At the same time, paradoxically, as Andrew says, strengths of PATIENCE and preparedness for ‘the long haul’ call upon depths of faith and hope that change is possible, that there can be a better future, that violence and bloodshed are not the only way. Andrew also rightly states that: often there is a need for a third party who can be trusted by both sides. This is a key point and we should not pass over it lightly. What is it that enables a ‘third party’, an outsider to be accepted, for example in a marital squabble? What enables them to be trusted? They have to show qualities of reliability, constancy, faithfulness. They have to demonstrate integrity. These concepts all share spiritual roots – trust / emunah and emet /truth – nursing mother/artist.

But peace and true peacemaking, of course, look beyond the cessation of hostility towards that understanding of ‘shalom’ which suggests fulfilment and wholeness, which can be achieved only through righteousness and justice.

In order to see a situation from the other’s viewpoint and recognise the legitimacy of their calls for justice, I have to stop seeing myself as victim and acknowledge my own power – the freedom I have, for example, to adapt my own particular attitude, whatever it might be, whether envy or bitterness or hatred or generosity. The Dalai Lama or Nelson Mandela, for example demonstrate that we have choice.

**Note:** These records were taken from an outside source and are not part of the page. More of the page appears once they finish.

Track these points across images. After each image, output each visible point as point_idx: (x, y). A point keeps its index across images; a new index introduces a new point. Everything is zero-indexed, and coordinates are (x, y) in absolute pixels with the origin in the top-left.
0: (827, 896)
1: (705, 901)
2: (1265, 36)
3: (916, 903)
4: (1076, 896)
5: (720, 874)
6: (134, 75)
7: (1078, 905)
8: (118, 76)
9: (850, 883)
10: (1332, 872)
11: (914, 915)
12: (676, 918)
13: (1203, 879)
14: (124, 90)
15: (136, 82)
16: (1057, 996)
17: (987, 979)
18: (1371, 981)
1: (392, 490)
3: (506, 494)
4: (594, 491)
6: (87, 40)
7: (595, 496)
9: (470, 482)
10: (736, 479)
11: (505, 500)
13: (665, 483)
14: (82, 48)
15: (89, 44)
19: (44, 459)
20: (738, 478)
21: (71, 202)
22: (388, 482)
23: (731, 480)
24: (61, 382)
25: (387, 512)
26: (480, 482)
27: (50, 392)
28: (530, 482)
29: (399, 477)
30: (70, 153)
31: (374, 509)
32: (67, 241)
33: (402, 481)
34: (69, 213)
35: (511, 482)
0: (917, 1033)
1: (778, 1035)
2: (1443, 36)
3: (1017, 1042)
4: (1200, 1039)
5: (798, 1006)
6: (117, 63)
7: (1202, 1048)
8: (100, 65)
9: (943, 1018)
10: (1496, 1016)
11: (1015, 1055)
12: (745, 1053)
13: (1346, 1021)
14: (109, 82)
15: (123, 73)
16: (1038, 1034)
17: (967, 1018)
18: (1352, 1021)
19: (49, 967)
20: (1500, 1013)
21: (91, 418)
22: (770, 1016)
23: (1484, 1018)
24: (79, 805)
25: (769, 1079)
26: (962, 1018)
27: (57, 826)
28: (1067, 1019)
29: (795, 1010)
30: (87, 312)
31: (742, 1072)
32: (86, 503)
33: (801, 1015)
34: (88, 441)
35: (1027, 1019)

All this, all these human qualities which are demanded of the peacemaker, that is, the true price of peace, call upon inner resources which need careful attention and cultivation. They cannot be taken for granted and can easily be abused. I suggest they are manifestations of faith which depend also upon our theology – our understanding of who we are in this Universe.


Where is theology in this? “Blessed be the peace-makers: I come to bring not peace but the sword!” (Matt 5:9) The place and meaning of faith in this situation?
Shema Yisrael adonai eloheynu adonai echad…(Deut.6:4) (Here O Israel, the Lord our God is one Lord).

So, finally, Peace – at what price? Always, there must be sacrifice, a giving up: of pride, of fear, of rigidity. What do we know of making peace within our own family or the community?

We, too, must distinguish carefully between religious forms and faith, between ethnic and tribal identities and ethics, between nationalism and long-term security, between categories and slogans and human values and spiritual truths. The fact that we call ourselves or are called Jews or Christians or Moslems means nothing and may even act as a barrier to peace. Without humanism, that is, true humanity there can be no peace.


Most of all, we have to listen, without judgment. We have to be prepared to hear what is hateful to us and enter into pain and grief and anger that we do not wish to share. We have to be prepared to accept responsibility for our words and actions – and for the times when we said too little or kept silent. We have to be prepared to cry.

We learn truth through our actions. This is the truth which expresses itself to us when we choose righteousness and justice. As Maimonides taught:
Prefer the truth and right by which you seem to lose, to the falsehood and wrong by which you seem to gain.

Perhaps we are the ‘liberal elites’ of whom Andrew writes and some of us, many of us perhaps, are deeply committed to interfaith dialogue. I understand Andrew’s comment, rightly or wrongly, in a different way.

Those of us who can speak and meet together in this way are absolutely essential as bridge builders – and it is upon the bridges that we build in our work together, that others – the more Orthodox, let us say, may cross, slowly and carefully, trusting that they can rely upon us and our work to have created a secure basis on which they can place their more cautious feet. Maybe without our work together, nothing lasting or substantial could take place.